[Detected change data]
────────────────────

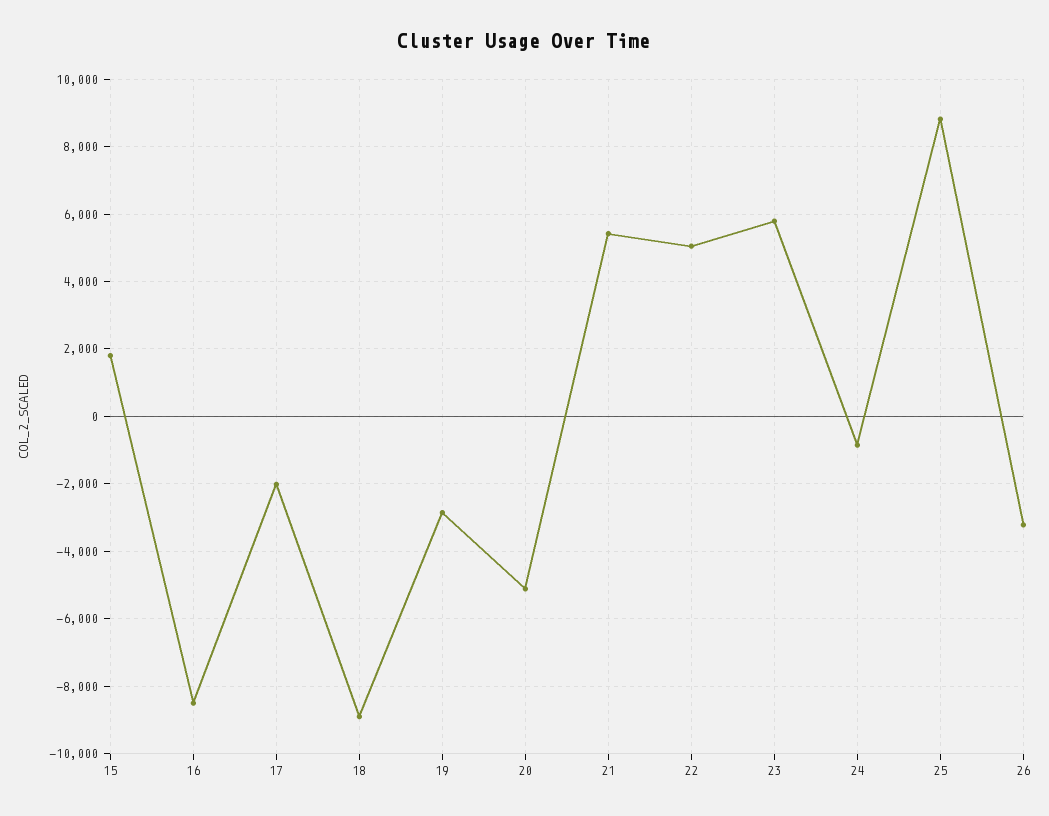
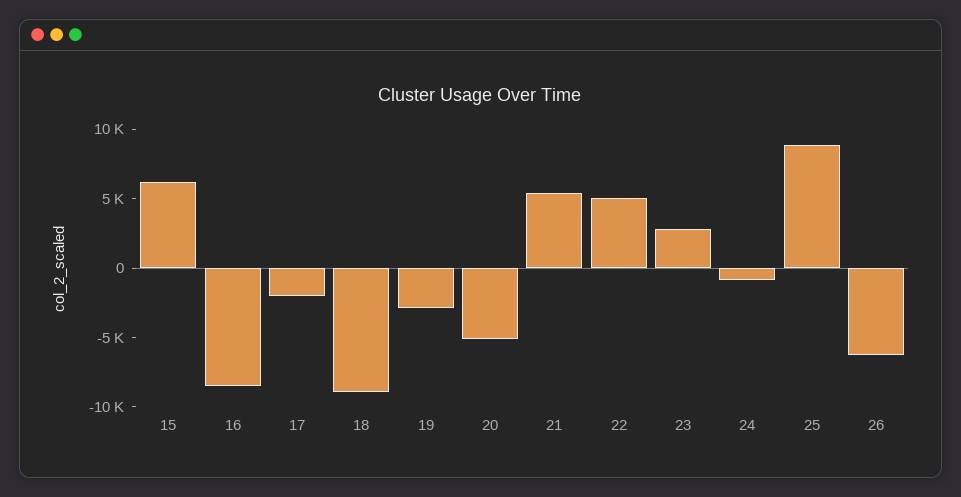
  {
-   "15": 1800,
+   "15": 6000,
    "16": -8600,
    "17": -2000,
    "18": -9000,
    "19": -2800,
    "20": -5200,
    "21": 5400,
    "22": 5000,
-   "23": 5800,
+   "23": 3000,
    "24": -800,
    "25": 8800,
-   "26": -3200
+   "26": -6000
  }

────────────────────

§ **Task instructions**: In the transcription, every picture is to be excluded and the records above given again exactly.

§ **Task result**:
  {
-   "15": 1800,
+   "15": 6000,
    "16": -8600,
    "17": -2000,
    "18": -9000,
    "19": -2800,
    "20": -5200,
    "21": 5400,
    "22": 5000,
-   "23": 5800,
+   "23": 3000,
    "24": -800,
    "25": 8800,
-   "26": -3200
+   "26": -6000
  }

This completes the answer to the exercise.